The same principle and experimental methods, with or without modifications, can be used to detect E2A SUMO moieties in a biological sample obtained from a subject that may or may not have E2A SUMO moieties thereby confirming the presence or absence of replicating adenovirus. An exemplary method for detecting the presence or absence of E2A SUMO moieties in a biological sample involves obtaining a biological sample from a subject and contacting the biological sample with a compound or an agent capable of detecting E2A SUMO moieties such that the presence of E2A SUMO moieties is detected in the biological sample.

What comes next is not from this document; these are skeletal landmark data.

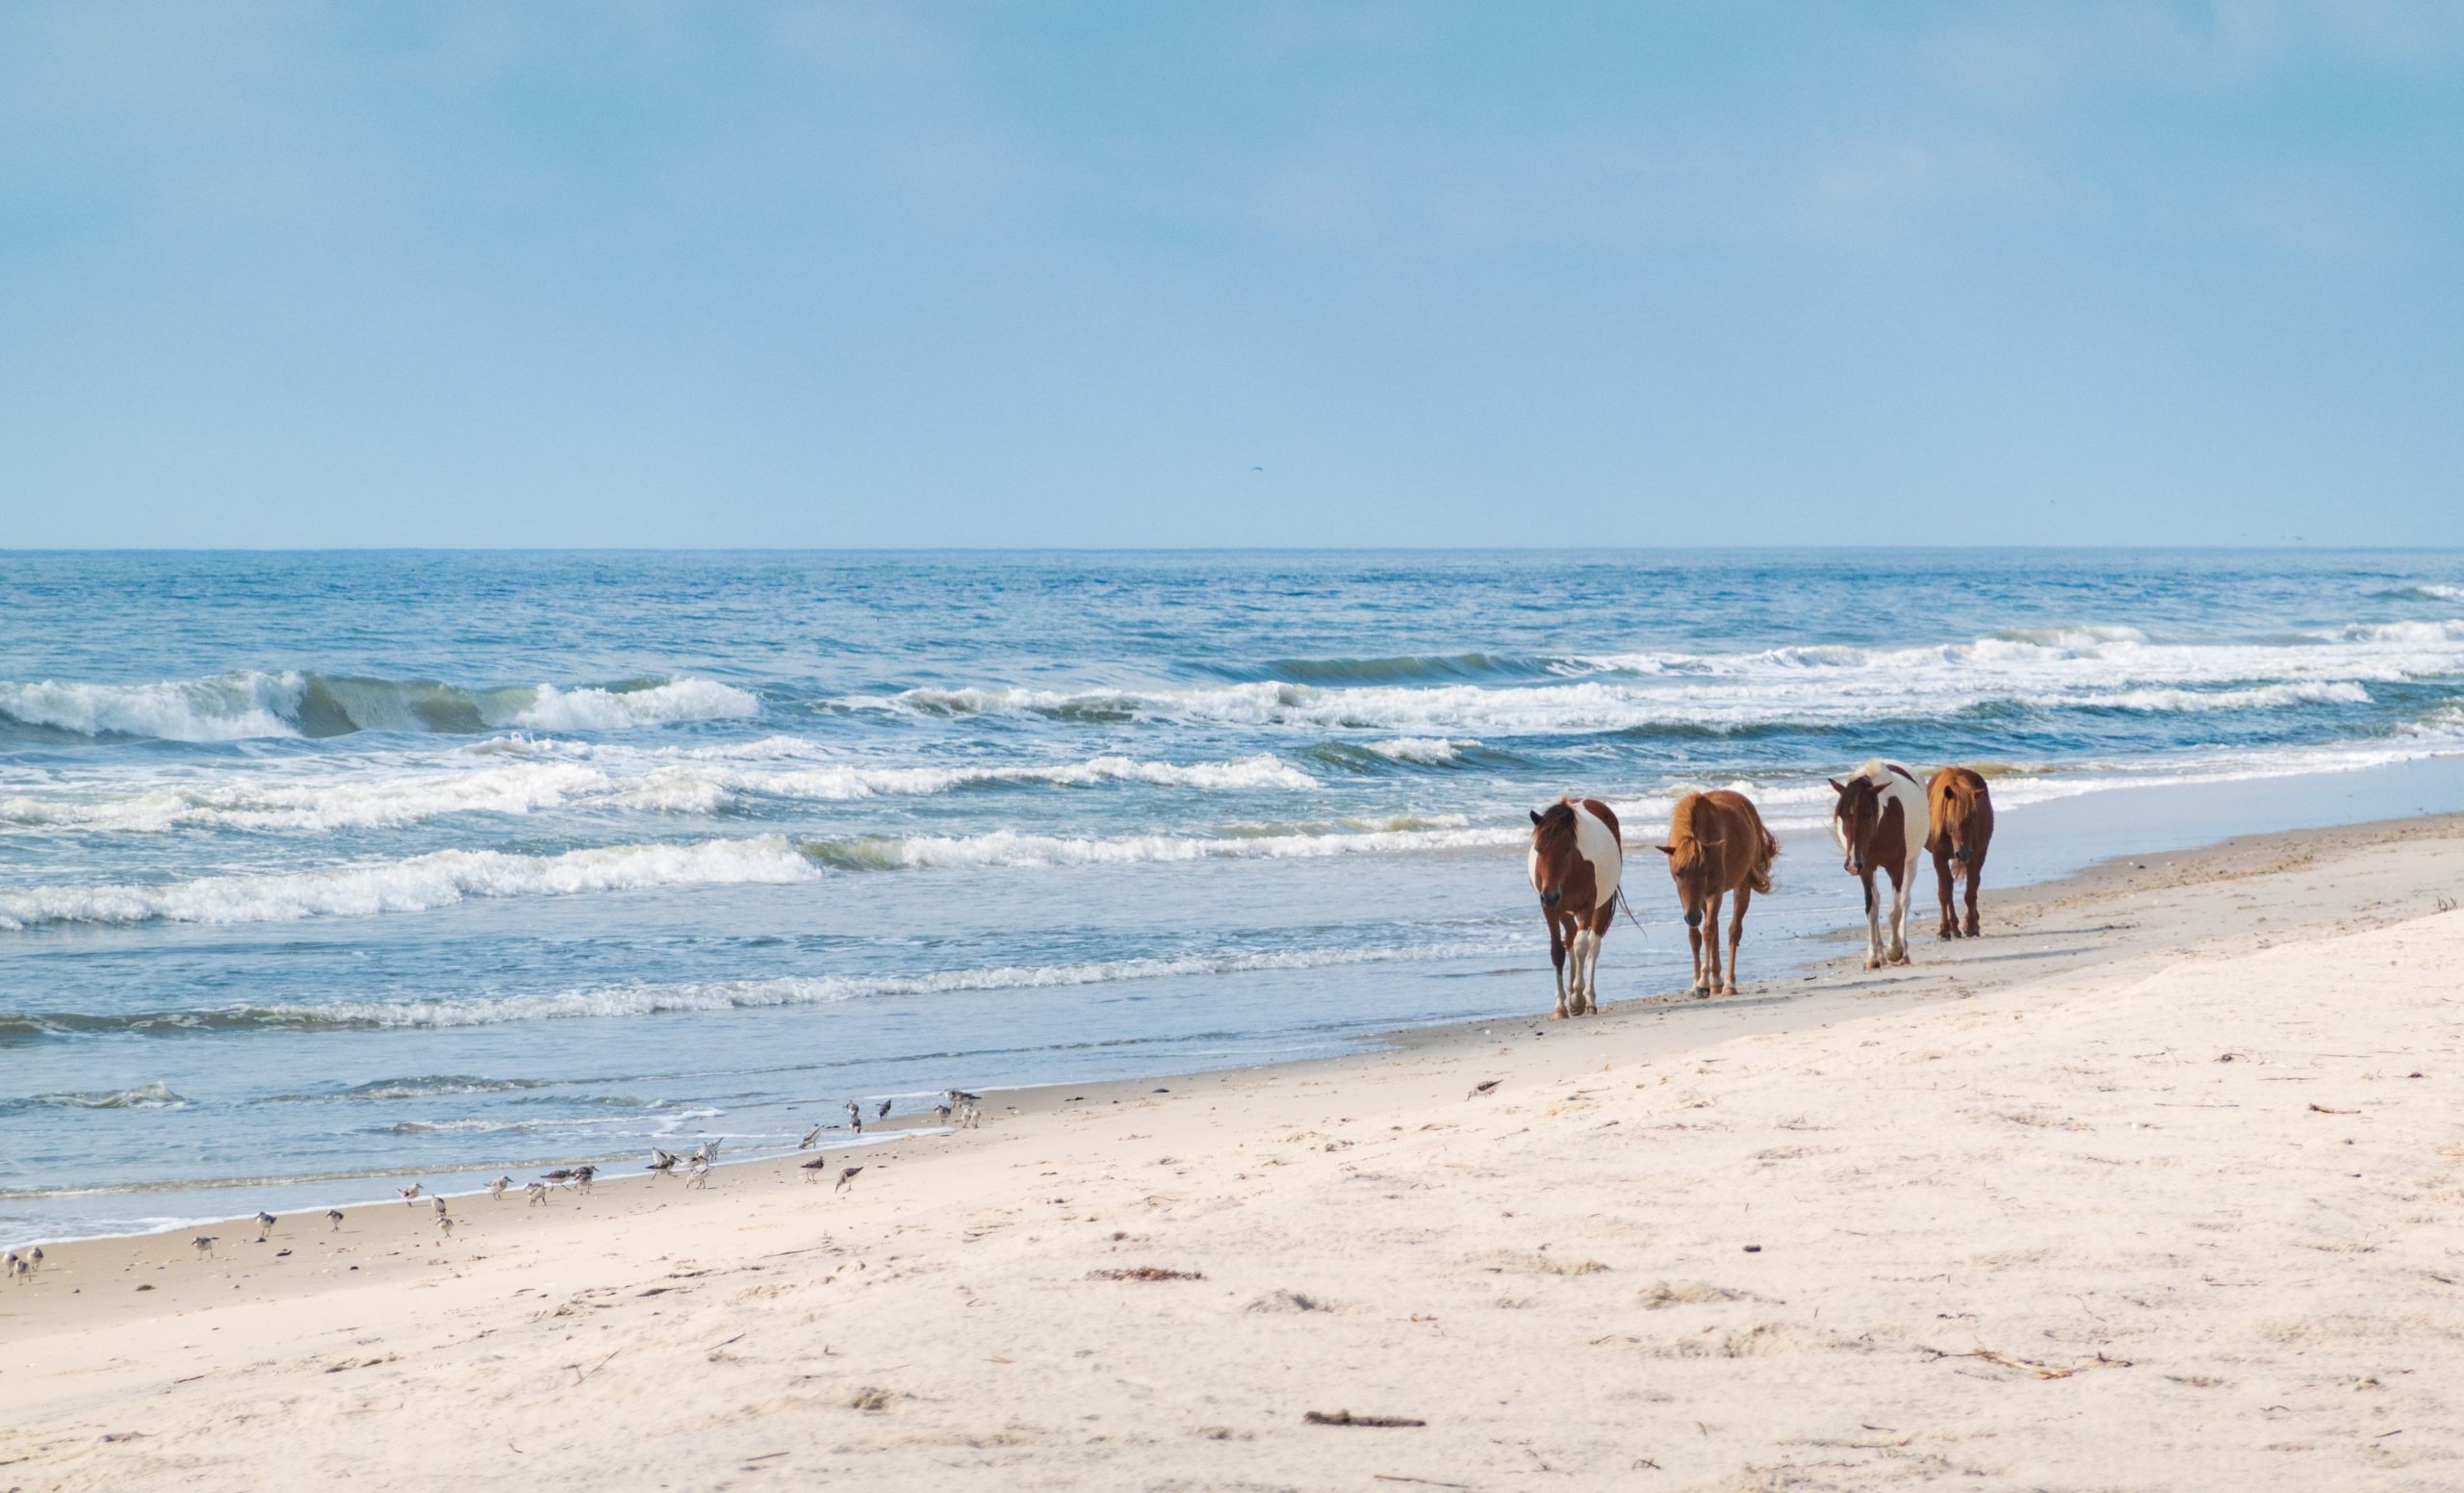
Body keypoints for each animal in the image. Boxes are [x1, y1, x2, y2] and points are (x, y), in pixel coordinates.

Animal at [1527, 803, 1626, 1024]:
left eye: (1567, 849)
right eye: (1538, 849)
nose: (1550, 895)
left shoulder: (1587, 907)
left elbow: (1582, 946)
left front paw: (1578, 998)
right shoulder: (1550, 909)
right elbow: (1557, 951)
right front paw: (1561, 1006)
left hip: (1600, 906)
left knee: (1592, 947)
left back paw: (1588, 999)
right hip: (1563, 910)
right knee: (1570, 938)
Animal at [1656, 788, 1774, 1000]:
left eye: (1704, 871)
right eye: (1678, 873)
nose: (1693, 917)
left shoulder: (1714, 892)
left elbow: (1709, 931)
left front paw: (1702, 982)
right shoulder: (1690, 901)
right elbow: (1695, 936)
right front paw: (1696, 984)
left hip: (1741, 885)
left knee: (1733, 930)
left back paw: (1728, 983)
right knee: (1715, 929)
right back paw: (1716, 982)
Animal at [1823, 759, 1932, 970]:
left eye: (1867, 814)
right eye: (1841, 815)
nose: (1851, 865)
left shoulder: (1896, 866)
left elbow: (1895, 910)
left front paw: (1895, 950)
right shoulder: (1866, 868)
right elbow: (1871, 908)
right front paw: (1873, 956)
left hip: (1911, 862)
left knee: (1905, 901)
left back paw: (1903, 952)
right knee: (1878, 900)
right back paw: (1881, 954)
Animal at [1921, 773, 2000, 936]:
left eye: (1973, 817)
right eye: (1949, 819)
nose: (1962, 853)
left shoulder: (1974, 855)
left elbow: (1970, 891)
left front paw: (1970, 926)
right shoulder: (1938, 857)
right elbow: (1944, 893)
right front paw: (1944, 929)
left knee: (1974, 883)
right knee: (1948, 885)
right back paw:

Example 14- E2A SUMOylation promotes interaction with the HAdV transcriptional activator Sp100A

Sp100A is associated with PML-NBs during wt HAdV infection, independent on the E2A SUMO status. After human cells were transfected with pYFP-Sp100A and superinfected with wt HAdV or E2A SCM virus mutant, immunoprecipitation of YFP and staining for E2A reveals an interaction between Sp100A and E2A SUMO-moieties. (Fig. 11 A, right panel, lane 4; Fig. 11C). Reduced amount of E2A protein was detected, when Sp100A interaction was monitored in presence of the SCM mutant variant, confirming an E2A SUMO dependent interaction between the viral factor and the host transcription factor (Fig. 11 A, right panel, lane 6; Fig. 11 C). It can be observed that wt HAdV infection increases Sp100A protein levels (Fig. 11 A, left panel, lane 4) compared to SCM virus mutant infections (Fig. 11 A, left panel, lane 6). To next determine whether PML mediates Sp100A/E2A interaction, PML-depleted cells were transfected with pYFP-Sp100A, and subsequently infected with wt HAdV or E2A SCM virus mutant. Immunoprecipitation of YFP and staining for E2A reveals a PML independent interaction between Sp100A and E2A (Fig. 11 C, right panel, lane 4). Taken together, Sp100A/E2A interaction (Fig. 11 B, right panel, lane 6; Fig. 11 D), and Sp100A protein levels (Fig. 11B, left panel, lane 6) are regulated by E2A SUMOylation also in the absence of PML; this result highlights a novel role for the viral E2A factor regulated by its own SUMO PTM to promote efficient HAdV infection.

Example 15 - Mechanism of adenoviral replication and ATO treatment response

The mechanism of adenoviral replication, E2A SUMOylation and response to ATO treatment provided is summarized in Fig. 12. Upon infection with adenovirus (Fig. 12A), E2A protein associates with PML and forms E2A SUMO moieties. Upon treatment with arsenic trioxide (Fig. 12B), E2A is de-SUMOylated or its SUMOylation is inhibited, which inhibits adenoviral replication. The adenoviral infection is therefore decreased (Fig. 12C).